The Chinese economy is slowing and there are growing concerns about property bubbles and rising debt. In an effort to breath new life into the economy, China’s new leaders are searching for ways to turn the country into something more than a global manufacturing powerhouse.

“In China, we have realized that the manufacturing of products has used up resources and damaged the environment,” said Sun Lijian, an economics professor at Shanghai’s Fudan University. “Today, we need to use this model to bring about the transition towards a more high-level growth model, so we want to do more in the service sector, do more research and development, and more exchange of talent.”

The new zone could lead to the liberalization of more than a dozen industries. The free exchange of China’s currency - the yuan - is expected to be a key component of the zone, which will include four customs areas in which goods can be stored and avoid value added taxes or tariffs.

China has long relied on exports and investment to spur its growth, but that approach has reached its due date, said Shaun Rein, managing director of the China Market Research Group.

“China’s government now is switching more towards domestic consumption and services,” said Rein. “In order to really boost up consumption and services, the government has to attract a different type of foreign investor and has to boost domestic spending in a different way.”

Rein said the opening of the new zone is hoped to attract more foreign investment, banking services, insurance and more creative technologies. Right now, said Rein, Shanghai’s economy relies too much on heavy investment, particularly real estate.

You make the cake

In the past, it was the government that took the lead in boosting investment and growth. However, the new zone seeks to change that by giving investors the tools to create money-making opportunities, instead of handing it over to them like cake.

Fudan University’s Sun said that is why the government is taking a more hands off approach.

“We must change the approach where the government takes the lead in investment and instead let the market determine demand and where investments should go,” Sun said.

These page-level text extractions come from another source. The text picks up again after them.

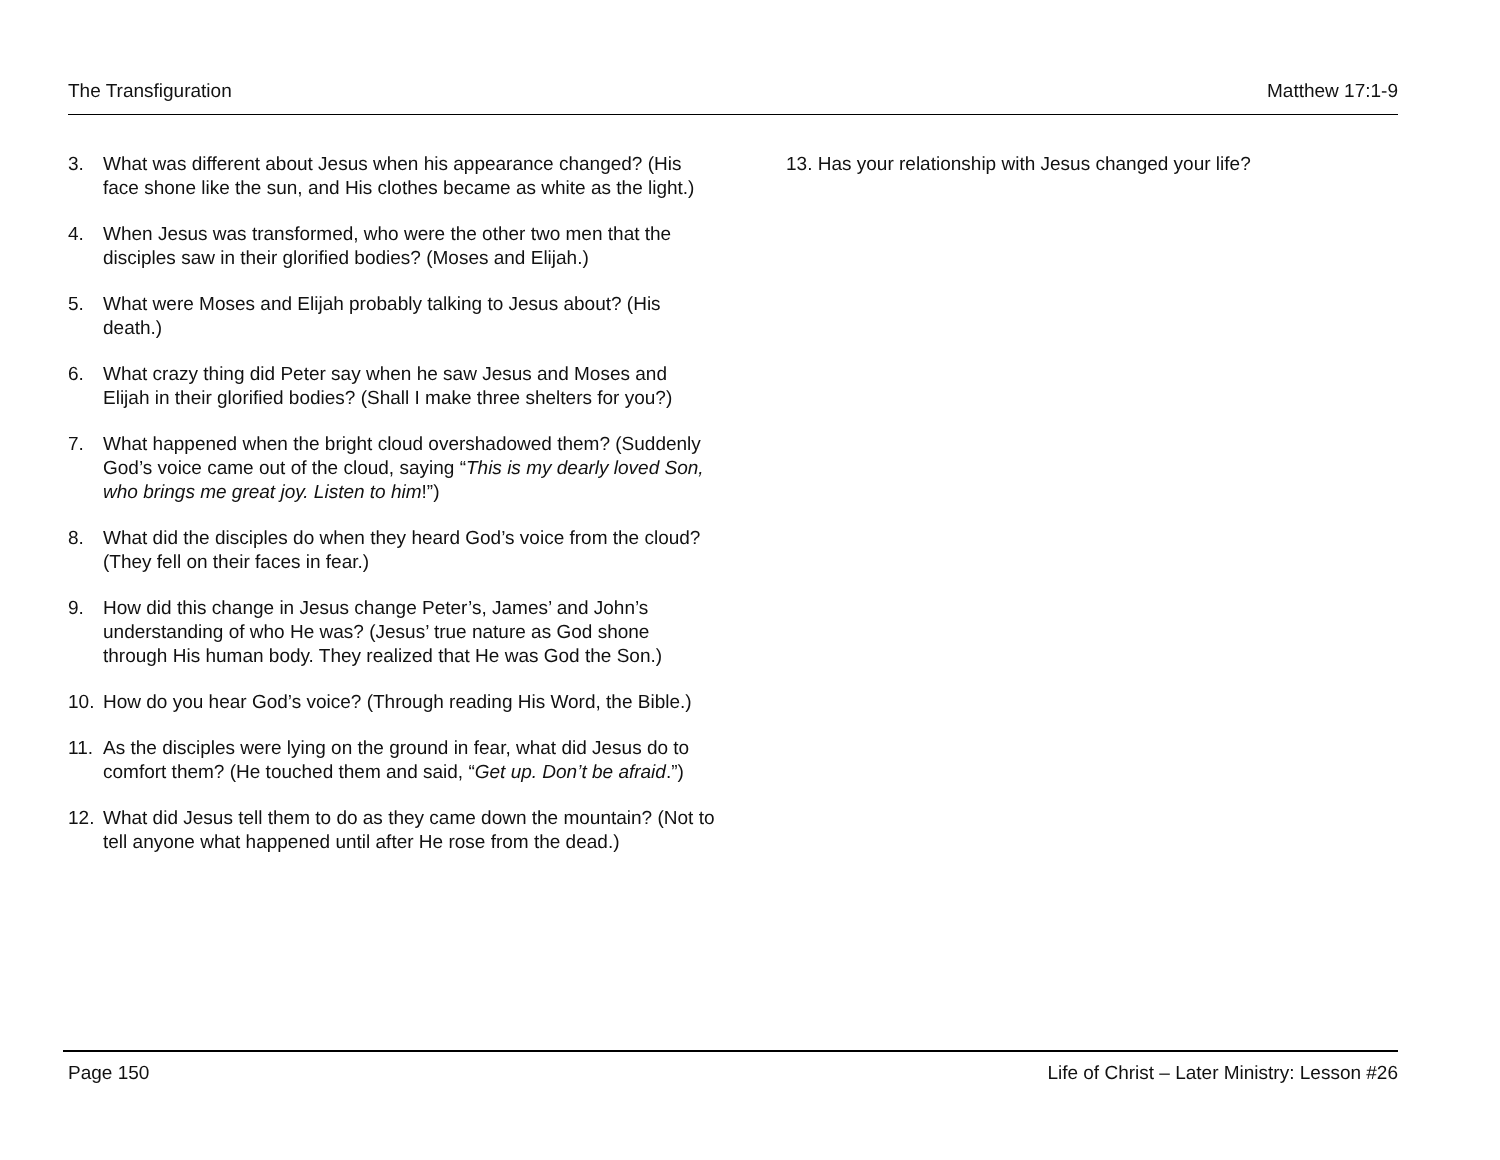The Transfiguration Matthew 17:1-9
3. What was different about Jesus when his appearance changed? (His face shone like the sun, and His clothes became as white as the light.)
4. When Jesus was transformed, who were the other two men that the disciples saw in their glorified bodies? (Moses and Elijah.)
5. What were Moses and Elijah probably talking to Jesus about? (His death.)
6. What crazy thing did Peter say when he saw Jesus and Moses and Elijah in their glorified bodies? (Shall I make three shelters for you?)
7. What happened when the bright cloud overshadowed them? (Suddenly God’s voice came out of the cloud, saying “This is my dearly loved Son, who brings me great joy. Listen to him!”)
8. What did the disciples do when they heard God’s voice from the cloud? (They fell on their faces in fear.)
9. How did this change in Jesus change Peter’s, James’ and John’s understanding of who He was? (Jesus’ true nature as God shone through His human body. They realized that He was God the Son.)
10. How do you hear God’s voice? (Through reading His Word, the Bible.)
11. As the disciples were lying on the ground in fear, what did Jesus do to comfort them? (He touched them and said, “Get up. Don’t be afraid.”)
12. What did Jesus tell them to do as they came down the mountain? (Not to tell anyone what happened until after He rose from the dead.)
13. Has your relationship with Jesus changed your life?
Page 150 Life of Christ – Later Ministry: Lesson #26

A man looks at his iPad in front of the financial distric in Shanghai on Sept. 24, 2013.
A man looks at his iPad in front of the financial distric in Shanghai on Sept. 24, 2013.
Taking a small step in Shanghai could lead to reforms elsewhere.

“The idea is that if you have a more market oriented financial system in this free trade zone, that’s going to create a much healthier financial system throughout the entire country,” Rein said.

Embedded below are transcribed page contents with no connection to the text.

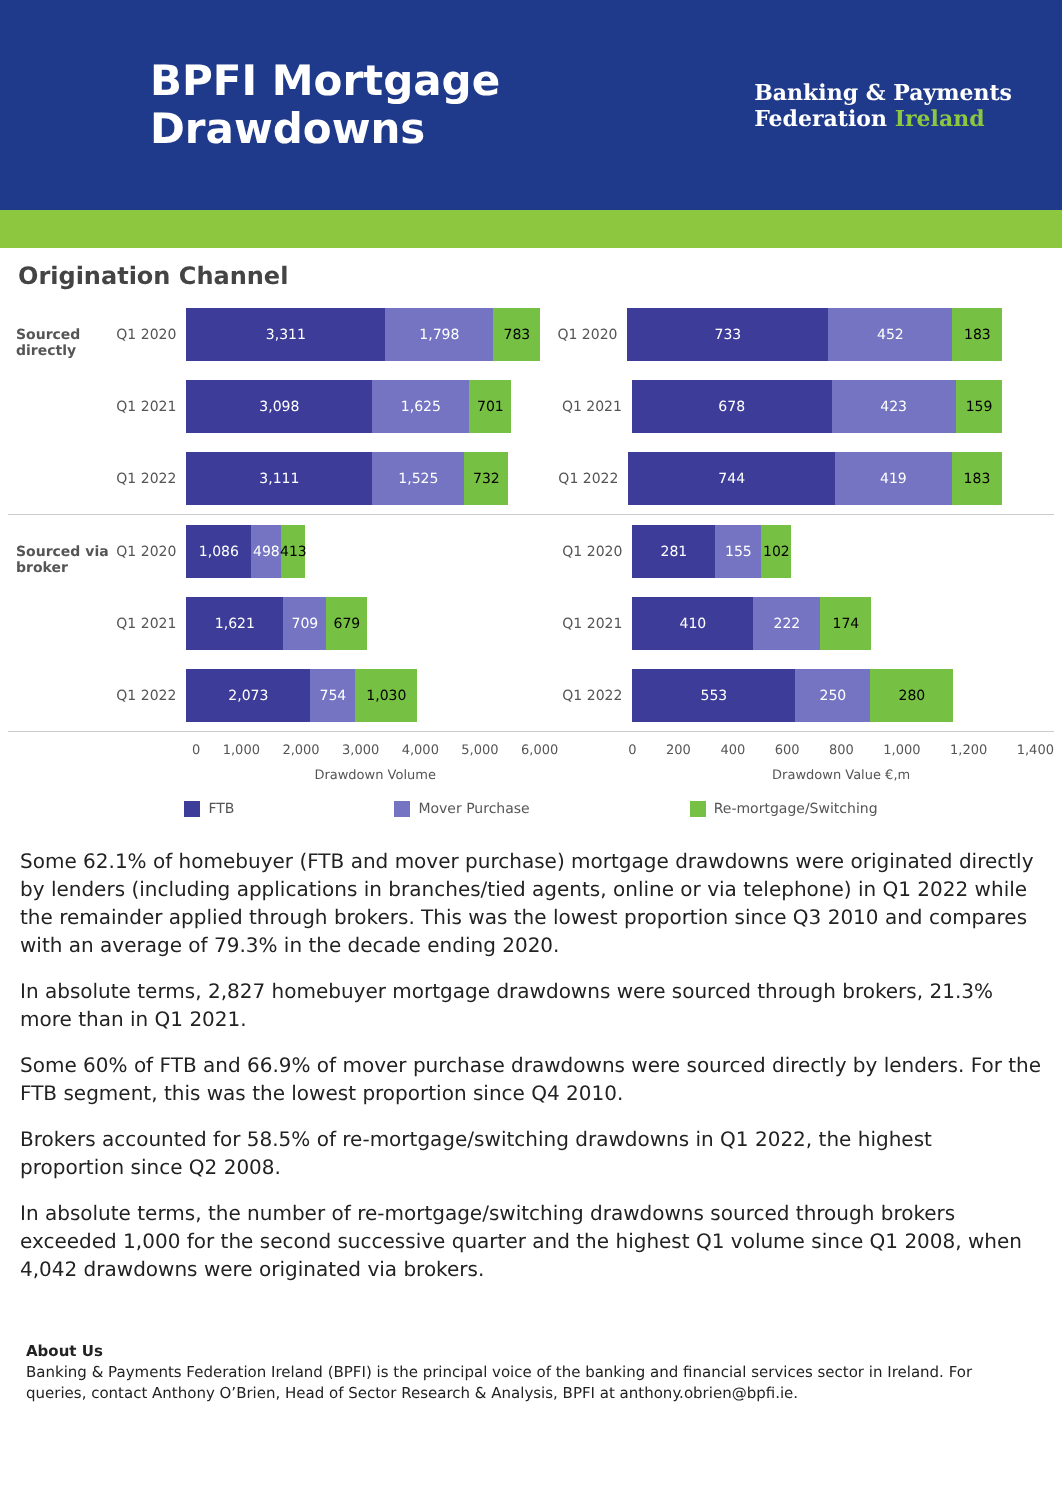BPFI Mortgage
Drawdowns
Banking & Payments
Federation Ireland
Origination Channel
Sourced directly
Q1 2020
3,311 1,798 783
Q1 2020
733 452 183
Q1 2021
3,098 1,625 701
Q1 2021
678 423 159
Q1 2022
3,111 1,525 732
Q1 2022
744 419 183
Sourced via broker
Q1 2020
1,086 498
413
Q1 2020
281 155 102
Q1 2021
1,621 709 679
Q1 2021
410 222 174
Q1 2022
2,073 754 1,030
Q1 2022
553 250 280
0 1,000 2,000 3,000 4,000 5,000 6,000 0 200 400 600 800 1,000 1,200 1,400
Drawdown Volume Drawdown Value €,m
FTB Mover Purchase Re-mortgage/Switching
Some 62.1% of homebuyer (FTB and mover purchase) mortgage drawdowns were originated directly by lenders (including applications in branches/tied agents, online or via telephone) in Q1 2022 while the remainder applied through brokers. This was the lowest proportion since Q3 2010 and compares with an average of 79.3% in the decade ending 2020.
In absolute terms, 2,827 homebuyer mortgage drawdowns were sourced through brokers, 21.3% more than in Q1 2021.
Some 60% of FTB and 66.9% of mover purchase drawdowns were sourced directly by lenders. For the FTB segment, this was the lowest proportion since Q4 2010.
Brokers accounted for 58.5% of re-mortgage/switching drawdowns in Q1 2022, the highest proportion since Q2 2008.
In absolute terms, the number of re-mortgage/switching drawdowns sourced through brokers exceeded 1,000 for the second successive quarter and the highest Q1 volume since Q1 2008, when 4,042 drawdowns were originated via brokers.
About Us
Banking & Payments Federation Ireland (BPFI) is the principal voice of the banking and financial services sector in Ireland. For queries, contact Anthony O’Brien, Head of Sector Research & Analysis, BPFI at anthony.obrien@bpfi.ie.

News of the plans has other regions in China lining up to receive the same treatment. When the government approved the plan for Shanghai in August, Tianjin Zhoushan and cities in Guangdong also started seeking free trade zones of their own.

Hong Kong is also watching developments cautiously, and earlier this month Li Ka-shing said the port city needs to raise its competitiveness if it doesn’t want to loose out to Shanghai. Li is one of Asia’s richest men and chairman of the Hong Kong-based companies Cheung Kong Holdings and Hutchison Whampoa Limited.

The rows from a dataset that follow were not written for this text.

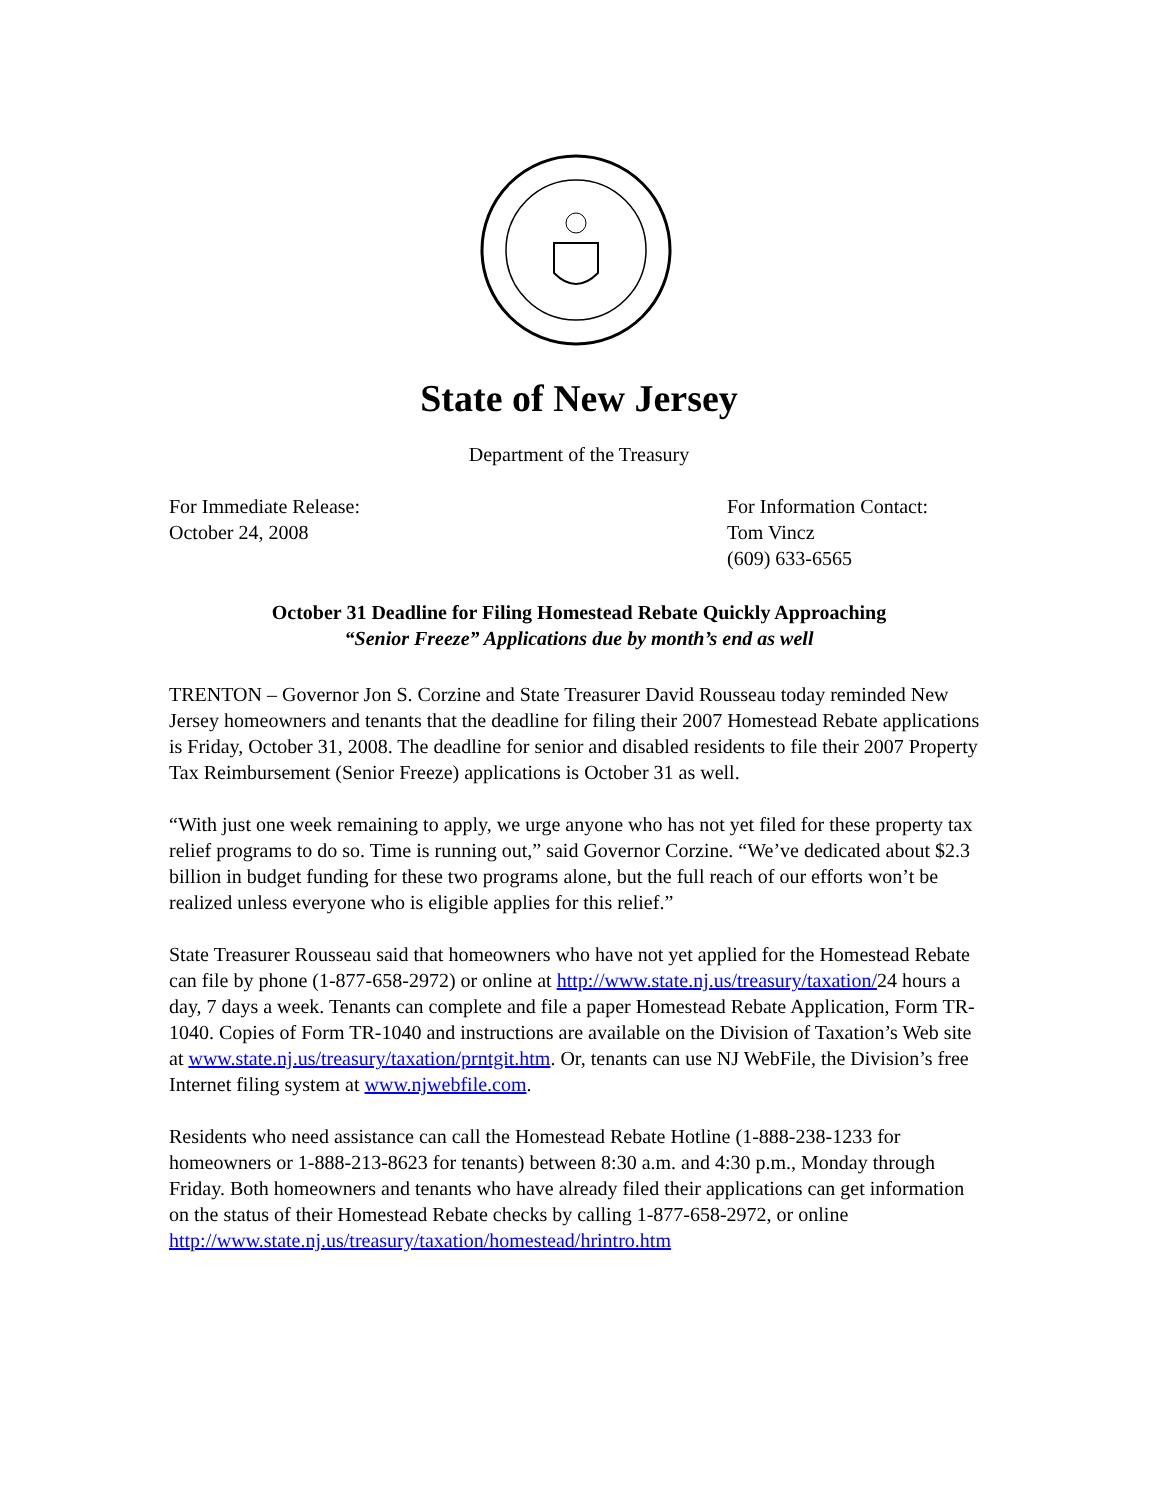State of New Jersey
Department of the Treasury
For Immediate Release:
October 24, 2008
For Information Contact:
Tom Vincz
(609) 633-6565
October 31 Deadline for Filing Homestead Rebate Quickly Approaching
“Senior Freeze” Applications due by month’s end as well
TRENTON – Governor Jon S. Corzine and State Treasurer David Rousseau today reminded New Jersey homeowners and tenants that the deadline for filing their 2007 Homestead Rebate applications is Friday, October 31, 2008. The deadline for senior and disabled residents to file their 2007 Property Tax Reimbursement (Senior Freeze) applications is October 31 as well.
“With just one week remaining to apply, we urge anyone who has not yet filed for these property tax relief programs to do so. Time is running out,” said Governor Corzine. “We’ve dedicated about $2.3 billion in budget funding for these two programs alone, but the full reach of our efforts won’t be realized unless everyone who is eligible applies for this relief.”
State Treasurer Rousseau said that homeowners who have not yet applied for the Homestead Rebate can file by phone (1-877-658-2972) or online at http://www.state.nj.us/treasury/taxation/24 hours a day, 7 days a week. Tenants can complete and file a paper Homestead Rebate Application, Form TR-1040. Copies of Form TR-1040 and instructions are available on the Division of Taxation’s Web site at www.state.nj.us/treasury/taxation/prntgit.htm. Or, tenants can use NJ WebFile, the Division’s free Internet filing system at www.njwebfile.com.
Residents who need assistance can call the Homestead Rebate Hotline (1-888-238-1233 for homeowners or 1-888-213-8623 for tenants) between 8:30 a.m. and 4:30 p.m., Monday through Friday. Both homeowners and tenants who have already filed their applications can get information on the status of their Homestead Rebate checks by calling 1-877-658-2972, or online http://www.state.nj.us/treasury/taxation/homestead/hrintro.htm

“Every city in China basically wants to have a free trade zone like this because they know it’s going to boost investment, employment and GDP growth, but the government here tends to be very cautious,” said Rein. “They like to put up a trial balloon like a free trade zone or duty free and let that run for five or 10 years.”

Opportunities and risks

On the other hand, Professor Sun believes change could come sooner if the pilot program in Pudong is a success.

But he said the main reason the plan is being rolled out on such a small scale is because there are risks that come with it. Sun said not only are there concerns the freeing up of financial restrictions could lead to the flight of capital from the country, but there are also concerns speculation could run rampant.

“There are fears that people who enter this zone and are given the tools to make the cake will instead use those tools to do bad things,” Sun said.

China is concerned that if it doesn’t carry out reforms correctly it could run into the same problems its Asian neighbors have had in the past.